For implementations doing tessellations based on choord
length tessellation values <0 could be interpreted as the max choord length deviation in
pixels.

Taking advantage of the totally flexible tessellation of NURBS models
new ways of LOD will be explored. Dependent on various parameters
the output of the tesselation process is adapted in every frame. This trade
off between quality of the rendered model and the frame-rate must take
account of

- required target frame rate,
- available triangle budget per frame/object,
- number of triangles of the last frame/object,
- available CPU performance,
- distance of object to viewer,
- number of current visible NurbsSurfaces,
- area of control point grid projected to screen space / area of the bounding box of the control point grid projected to screen space.

The trimming curve specifies a NURBS-curve that limits the NURBS surface in order to create NURBS surfaces that contain holes or have smooth boundaries. Trimming curves are curves in the parametric space of the surface. An implementation approach can be based on the OpenGL trimming definition:

A trimming region is defined by a set of closed trimming loops in the
parameter space of a surface. When a loop is oriented counter-clockwise,
the area within the loop is retained, and the part outside is discarded.
When the loop is oriented clockwise, the area within the loop is discarded,
and the rest is retained. Loops may be nested, but a nested loop must be
oriented oppositely from the loop that contains it. The outermost loop
must be oriented counter-clockwise.

A trimming loop consists of a connected sequence of NURBS curves and
piece wise linear curves. The last point of every curve in the sequence
must be the same as the first point of the next curve, and the last point
of the last curve must be the same as the first point of the first curve.
Self intersecting curves are not allowed.

The following Nodes sketch a trimmed NURBS surface extension.

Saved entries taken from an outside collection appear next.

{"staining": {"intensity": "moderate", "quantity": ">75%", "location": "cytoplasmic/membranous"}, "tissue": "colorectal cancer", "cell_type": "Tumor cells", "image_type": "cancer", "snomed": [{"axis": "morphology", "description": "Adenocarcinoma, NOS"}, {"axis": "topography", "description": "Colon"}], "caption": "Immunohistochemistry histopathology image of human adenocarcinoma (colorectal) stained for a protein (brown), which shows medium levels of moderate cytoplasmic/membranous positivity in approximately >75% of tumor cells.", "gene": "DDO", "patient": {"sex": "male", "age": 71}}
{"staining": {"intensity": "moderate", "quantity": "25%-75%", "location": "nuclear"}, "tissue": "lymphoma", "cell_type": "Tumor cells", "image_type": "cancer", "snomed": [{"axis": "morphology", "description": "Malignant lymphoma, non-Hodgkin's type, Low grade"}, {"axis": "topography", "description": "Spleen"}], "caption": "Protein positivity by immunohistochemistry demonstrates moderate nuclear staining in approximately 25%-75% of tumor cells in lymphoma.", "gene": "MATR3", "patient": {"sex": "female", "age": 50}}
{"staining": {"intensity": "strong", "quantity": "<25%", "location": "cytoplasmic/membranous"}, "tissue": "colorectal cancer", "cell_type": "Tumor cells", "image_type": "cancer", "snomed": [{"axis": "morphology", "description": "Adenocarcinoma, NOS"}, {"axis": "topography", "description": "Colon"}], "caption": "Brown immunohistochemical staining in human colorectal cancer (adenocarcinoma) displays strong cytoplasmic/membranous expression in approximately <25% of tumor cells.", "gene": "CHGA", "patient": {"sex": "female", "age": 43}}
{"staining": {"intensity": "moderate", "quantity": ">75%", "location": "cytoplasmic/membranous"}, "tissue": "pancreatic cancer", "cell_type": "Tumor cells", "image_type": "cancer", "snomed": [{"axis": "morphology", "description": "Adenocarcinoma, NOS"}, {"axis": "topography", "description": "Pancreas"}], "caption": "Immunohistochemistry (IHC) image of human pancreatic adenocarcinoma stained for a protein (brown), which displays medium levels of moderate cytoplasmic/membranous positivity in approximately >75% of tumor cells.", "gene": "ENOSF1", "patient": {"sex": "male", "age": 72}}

Thereby the TrimmedSurface contains a NurbsSurface and a set of Contour2D nodes describing the trimming loops. The trimming loops are sets of curve segments defined with Polyline2D and NurbsCurve2D.

Basically NURBS can be simply animated by alteration of single control vertices. Thereby the NURBS surface will always keep its smoothness. With the order of the surface the impact of the cv-animation on adjacent control points and so the range of the animation can be changed.

NURBS are also applicable for the animation of values using smooth curves expressed in NURBS format. An adaption of the VRML PositionInterpolator node to a NURBS description leads to the NurbsPositionInterpolator. Using a VRML PositionInterpolator it is not possible to specify a smooth movement like a path along a circle until the curve is sampled to a very fine stepping. In many existing VRML content the data for Interpolators take up a serious amount of the total size of the VRML file. Using Spline (NURBS) based interpolation the amount of data can be reduced considerably.

Extending the concept NurbsCurve (one Parameter), NurbsSurface (two parameters) to the parametric dimension 3 results in a NurbsVolume. So given a (u,v,w) parameter as input a 3D (x,y,z) output can be computed. The CoordinateDeformer defines a volume and applies a space warp to this volume. Any given conventional VRML node can be deformated by this node. This concept can also be found in programs like 3D Studio Max in form of a Free From Deformation (FFD).